Is It Insane (Originals e Unlocked) vem como um presente para os fãs de Alicia. A música, que foi gravada em 2003, veio a ser retirada de um de seus álbuns mais clássicos, The Diary of Alicia Keys, mas é conhecida entre os fãs por suas apresentações. Na canção, que é tocada no piano lentamente, a cantora conduz um trio de jazz e exprime em sua voz a angústia e o sofrimento de um amor perdido: Ela pode te ter agora/Eu só quero desvanecer/Sacrificar a minha vida para aliviar esta dor/Quanta dor/ Senhor, tirar a dor/Isso é insano?.
Old Memories (Originals e Unlocked) consegue cativar o ouvinte por também trazer a melancolia clássica das canções de Alicia. A cantora relata a ausência de controle que temos em relação às memórias, por não se submeterem às nossas vontades. Aparecem antes de sair/E desaparecem quando se deseja que elas fiquem/Nenhum coração é imune, nenhum segredo é guardado. Os compassos ¾ e 6/8 utilizados na melodia nos relembram duas de suas músicas mais famosas: Fallin e If I Ain’t Got You. Alicia afirma que Old Memories está agora entre suas canções favoritas, admitindo que algo especial acontece quando ela usa esse tempo.
Em Nat King Cole (Originals e Unlocked), uma das únicas músicas não-românticas de KEYS, Alicia cria uma obra motivacional na qual encoraja o destinatário a ter uma atitude confiante. Na composição, ela faz cria uma relação com o comportamento do cantor afro-americano icônico dos anos 20, Nat King Cole. A artista demonstra conhecer e admirar a autoconfiança e criatividade do cantor e instiga o ouvinte a ser como ele, não se escondendo ou se acomodando em clichês, mas sim tendo coragem para criar coisas novas. A faixa está muito relacionada ao conceito geral do álbum, que destaca a importância de expressar cada versão de si mesmo. Na visão de Alicia, essa é a única forma de se destacar e tentar “ser inesquecível”, fazendo referência a mais famosa canção de Cole, Unforgettable. A versão Unlocked é ainda mais instigante e calorosa, trazendo a participação de Lil Wayne no primeiro verso.
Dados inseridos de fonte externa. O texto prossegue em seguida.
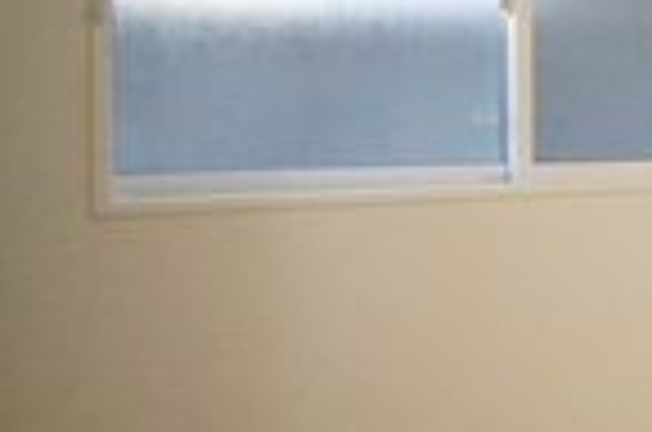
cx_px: 1120
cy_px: 128
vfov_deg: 16.3
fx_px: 1500
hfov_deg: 19.4
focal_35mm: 83
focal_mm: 16
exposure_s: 1/640
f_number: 8
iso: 12800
Entre essas e outras peças da obra, Alicia canta sobre o amor, a solidão, o desejo e a ousadia. Em sua proposta de apresentar seu próprio mundo, ela demonstra ser uma mulher com emoções confusas e misturadas. Mas seus sentimentos são simplesmente humanos, e são capazes de fazer qualquer um se identificar. Nas diferentes versões das músicas, em que ela usa uma quantidade grande de acordes, instrumentos e deixa sua voz livre para se expressar de diversas maneiras, Alicia expõe um lindo e improvisado jazz, e reafirma sua capacidade de se reinventar e de tornar cada criação única.
Foi na junção da essência de suas músicas clássicas, com a originalidade de suas novas formas de expressão, que KEYS nasceu. O álbum alcança uma diversidade de pessoas: aquela que encontra serenidade e compreensão nas letras profundas de Alicia, a que se delicia em suas melodias no piano, a que precisa de encorajamento para o dia a dia, ou até a que busca por canções eletrizantes para se divertir. A paixão e sinceridade reveladas em KEYS levam o ouvinte a uma nova dimensão, mas também reacendem a chama dos que foram conquistados pela voz arrebatadora de uma jovem nova-iorquina apaixonada nos início dos anos 2000. Agora como artista independente, o futuro de Alicia Keys é incerto. Contudo, podemos ter certeza de que mesmo com duas décadas recheadas de projetos e prêmios, a cantora ainda tem muito de si a mostrar ao mundo, talvez mais do que achávamos.